EXTRACTED MATERIAL:

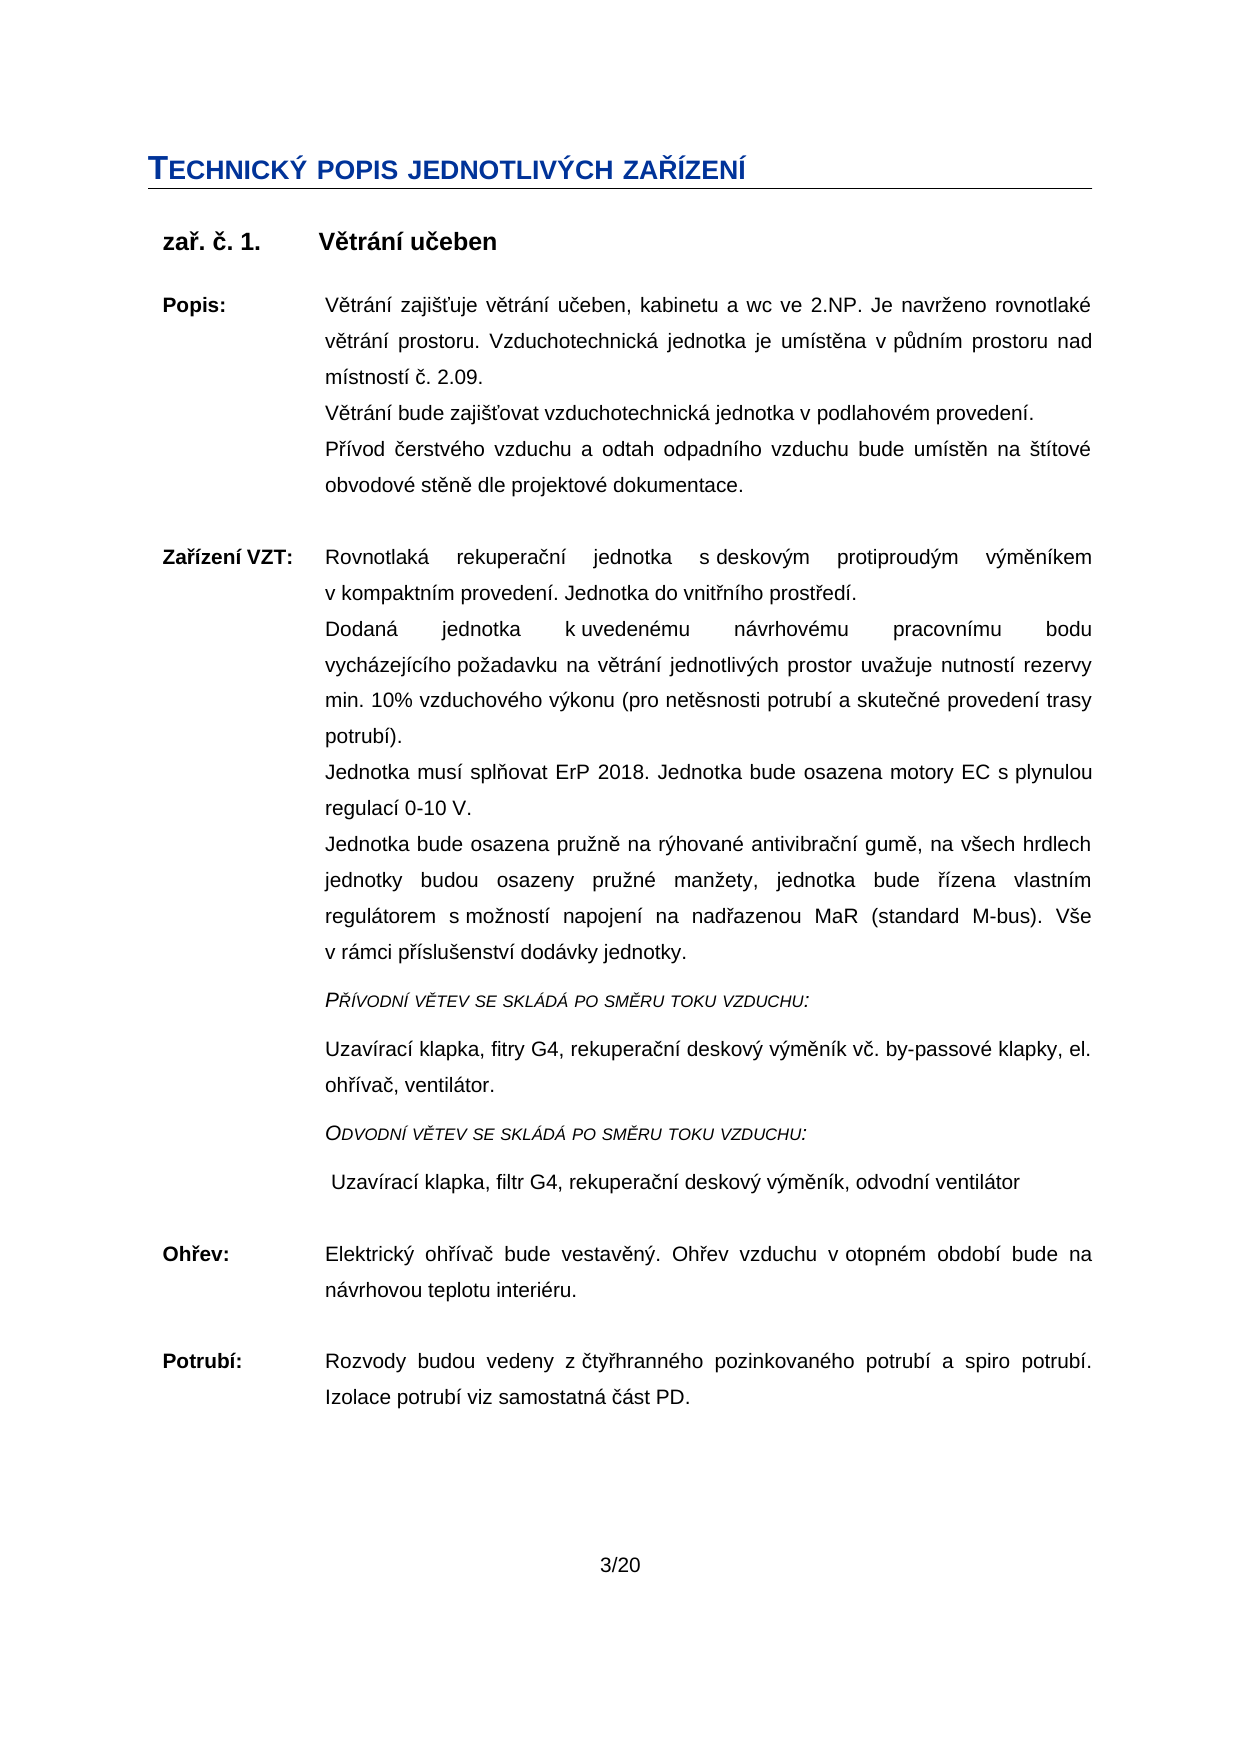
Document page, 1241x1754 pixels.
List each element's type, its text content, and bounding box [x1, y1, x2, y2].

text Potrubí: Rozvody budou vedeny z čtyřhranného pozinkovaného potrubí a spiro potrubí. Izolace potrubí viz samostatná část PD. [162, 1349, 1092, 1409]
text Větrání bude zajišťovat vzduchotechnická jednotka v podlahovém provedení. [162, 401, 1092, 425]
text Dodaná jednotka k uvedenému návrhovému pracovnímu bodu vycházejícího požadavku na větrání jednotlivých prostor uvažuje nutností rezervy min. 10% vzduchového výkonu (pro netěsnosti potrubí a skutečné provedení trasy potrubí). [162, 616, 1092, 748]
text Zařízení VZT: Rovnotlaká rekuperační jednotka s deskovým protiproudým výměníkem v kompaktním provedení. Jednotka do vnitřního prostředí. [162, 544, 1092, 604]
text Uzavírací klapka, filtr G4, rekuperační deskový výměník, odvodní ventilátor [162, 1169, 1092, 1193]
subtitle Technický popis jednotlivých zařízení [148, 148, 1092, 188]
text Uzavírací klapka, fitry G4, rekuperační deskový výměník vč. by-passové klapky, el. ohřívač, ventilátor. [162, 1037, 1092, 1097]
subtitle Odvodní větev se skládá po směru toku vzduchu: [222, 1121, 1092, 1145]
text Jednotka musí splňovat ErP 2018. Jednotka bude osazena motory EC s plynulou regulací 0-10 V. [162, 760, 1092, 820]
subtitle Přívodní větev se skládá po směru toku vzduchu: [222, 988, 1092, 1012]
text Popis: Větrání zajišťuje větrání učeben, kabinetu a wc ve 2.NP. Je navrženo rovnotlaké větrání prostoru. Vzduchotechnická jednotka je umístěna v půdním prostoru nad místností č. 2.09. [162, 293, 1092, 389]
text Přívod čerstvého vzduchu a odtah odpadního vzduchu bude umístěn na štítové obvodové stěně dle projektové dokumentace. [162, 437, 1092, 497]
text Jednotka bude osazena pružně na rýhované antivibrační gumě, na všech hrdlech jednotky budou osazeny pružné manžety, jednotka bude řízena vlastním regulátorem s možností napojení na nadřazenou MaR (standard M-bus). Vše v rámci příslušenství dodávky jednotky. [162, 832, 1092, 964]
text Ohřev: Elektrický ohřívač bude vestavěný. Ohřev vzduchu v otopném období bude na návrhovou teplotu interiéru. [162, 1241, 1092, 1301]
subtitle Větrání učeben [162, 227, 1092, 256]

WHAT THE EXERCISE ASKS: Among the records above, find the lines where the word "ohřívač" appears and copy them.

ANSWER SPACE:
text Uzavírací klapka, fitry G4, rekuperační deskový výměník vč. by-passové klapky, el. ohřívač, ventilátor. [162, 1037, 1092, 1097]
text Ohřev: Elektrický ohřívač bude vestavěný. Ohřev vzduchu v otopném období bude na návrhovou teplotu interiéru. [162, 1241, 1092, 1301]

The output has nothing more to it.